Government ministers, MPs, civil servants and court judges have all taken their share of responsibility, the report concluded, recommending “everyone in the state apparatus to ask how such a thing can be prevented from happening again”.

The government apologized for the tax methods and, in March last year, set aside more than 500 million euros (£ 450 million) in compensation, about 30,000 euros for each family.

Following racial allegations, the tax authority also admitted that 11,000 dual-national families were selected for special control. However, Dutch prosecutors refused to open an investigation into possible discrimination, saying they had found no evidence of a crime.

“The responsibility for the guilty acts attributed to the state must be sought in the political field and not in criminal law,” public prosecutors said last week.

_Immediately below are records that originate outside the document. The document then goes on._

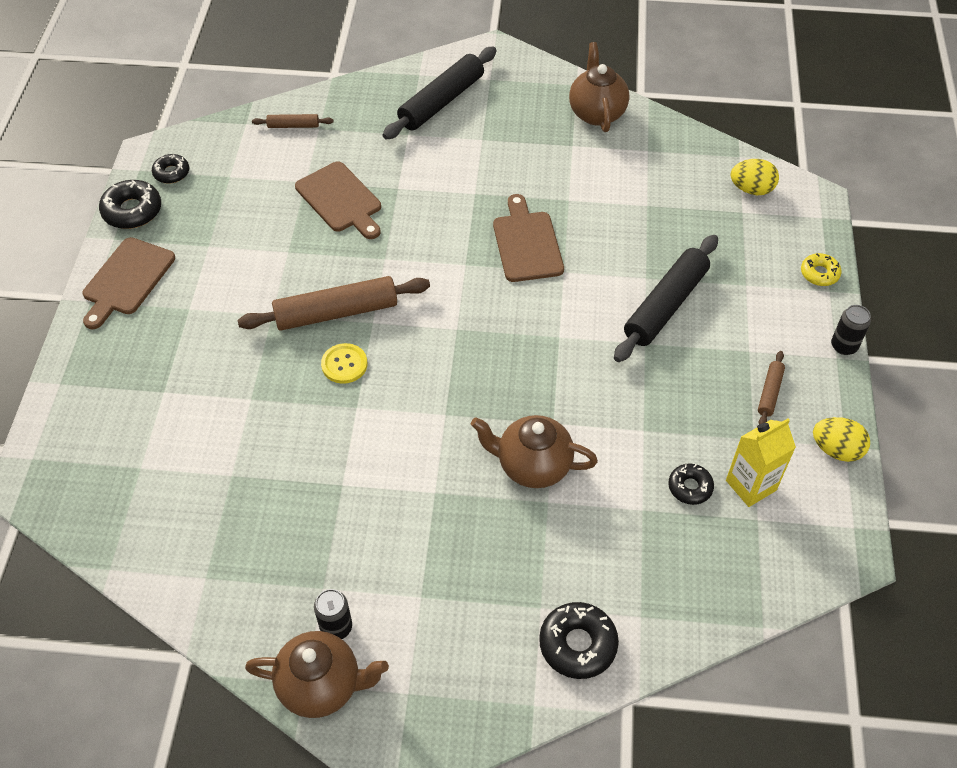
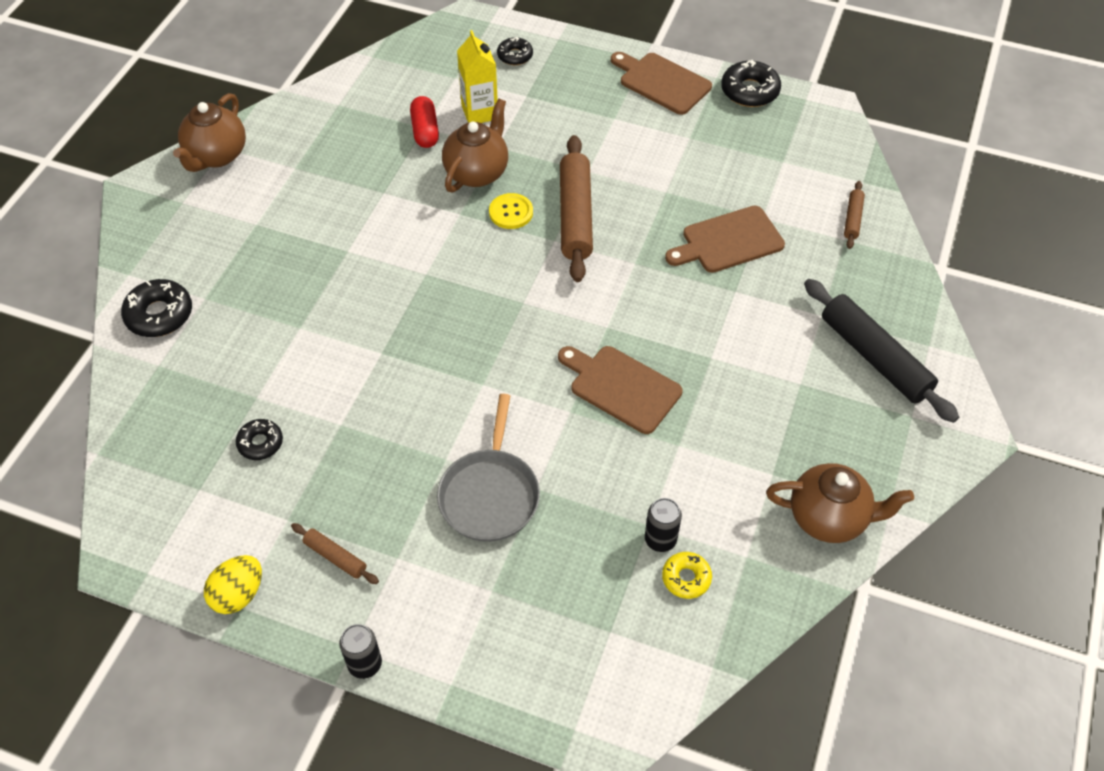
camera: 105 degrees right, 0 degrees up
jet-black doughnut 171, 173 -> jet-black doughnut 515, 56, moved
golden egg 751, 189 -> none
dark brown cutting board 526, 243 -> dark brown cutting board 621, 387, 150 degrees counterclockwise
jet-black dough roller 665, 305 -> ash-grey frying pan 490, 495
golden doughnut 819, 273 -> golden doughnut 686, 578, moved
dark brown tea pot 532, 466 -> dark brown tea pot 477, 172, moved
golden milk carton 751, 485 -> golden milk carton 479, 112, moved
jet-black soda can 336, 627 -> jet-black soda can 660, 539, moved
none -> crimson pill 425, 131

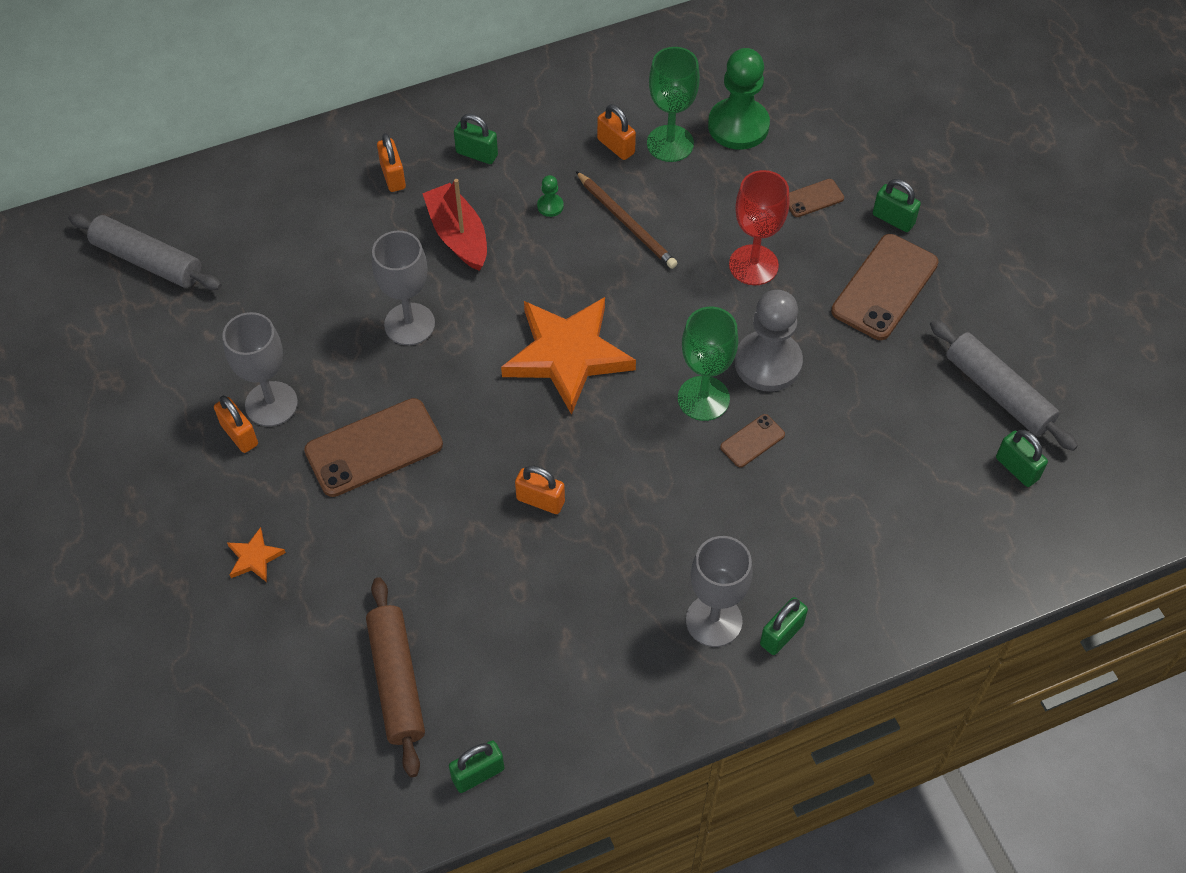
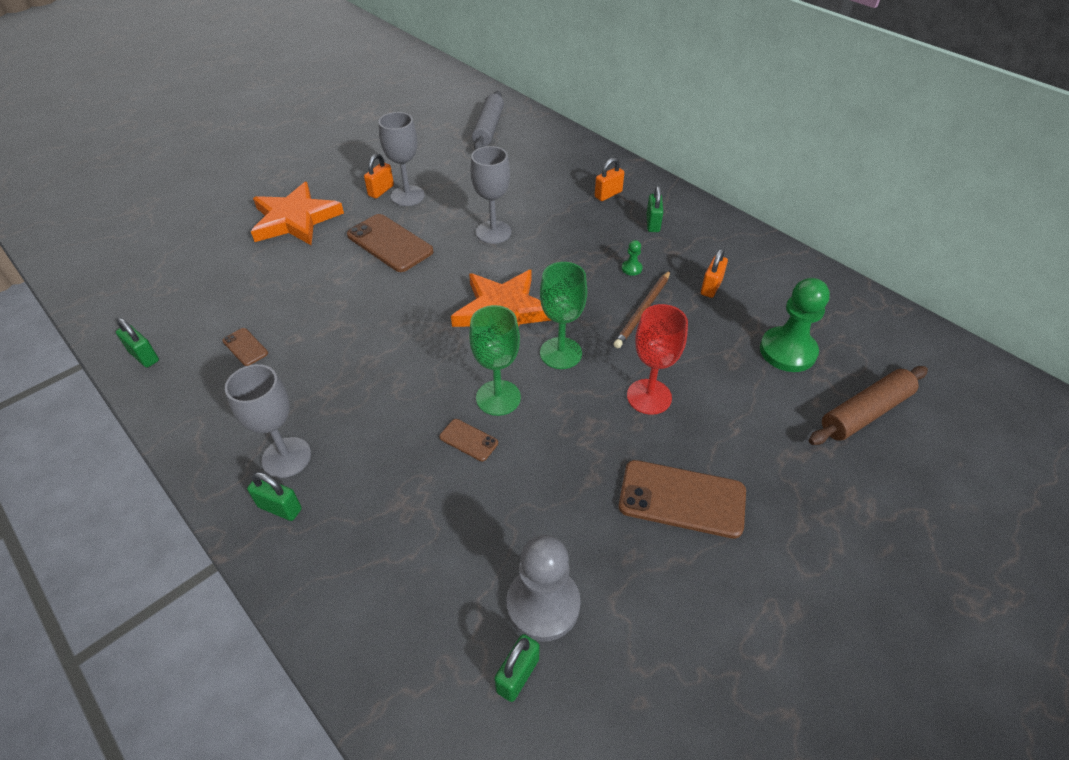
camera: 70 degrees right, 10 degrees down
leaf-green goblet 670, 143 -> leaf-green goblet 560, 353, moved
crimson sailboat 458, 235 -> none
dark brown smartphone 813, 198 -> dark brown smartphone 245, 347, moved
leaf-green padlock 893, 219 -> none
ash-grey pawn 768, 363 -> ash-grey pawn 543, 604, moved
ash-grey dough roller 998, 392 -> none
orange padlock 540, 500 -> none
orange star shape 254, 557 -> orange star shape 295, 219, x2.44
dark brown dough roller 396, 681 -> dark brown dough roller 865, 412, moved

Twenty of the families involved this week have taken legal action against ministers in three parts of Rutte’s current coalition for their role in the scandal, accusing them of criminal negligence through failure of good governance, discrimination and violation of children’s rights.

The Minister of Health, Tamara van Ark, the Minister of Finance, Wopke Hoekstra, the Minister of Economic Affairs, Eric Wiebes, the former Minister of Taxation Menno Snel – as well as Asscher – are named in the case documents, filed in the Dutch Supreme Court.

The fate of the government is largely in the hands of Rutte’s coalition partners, with at least one leader – Sigrid Kaag of the D66 social-liberal party – saying this week that the political consequences of the parliamentary report are inevitable.

If it collapses, the government will remain in office until a new coalition is formed, with general elections set to take place in March and Rutte and his center-right Party for Freedom and Democracy behaving strongly in the polls.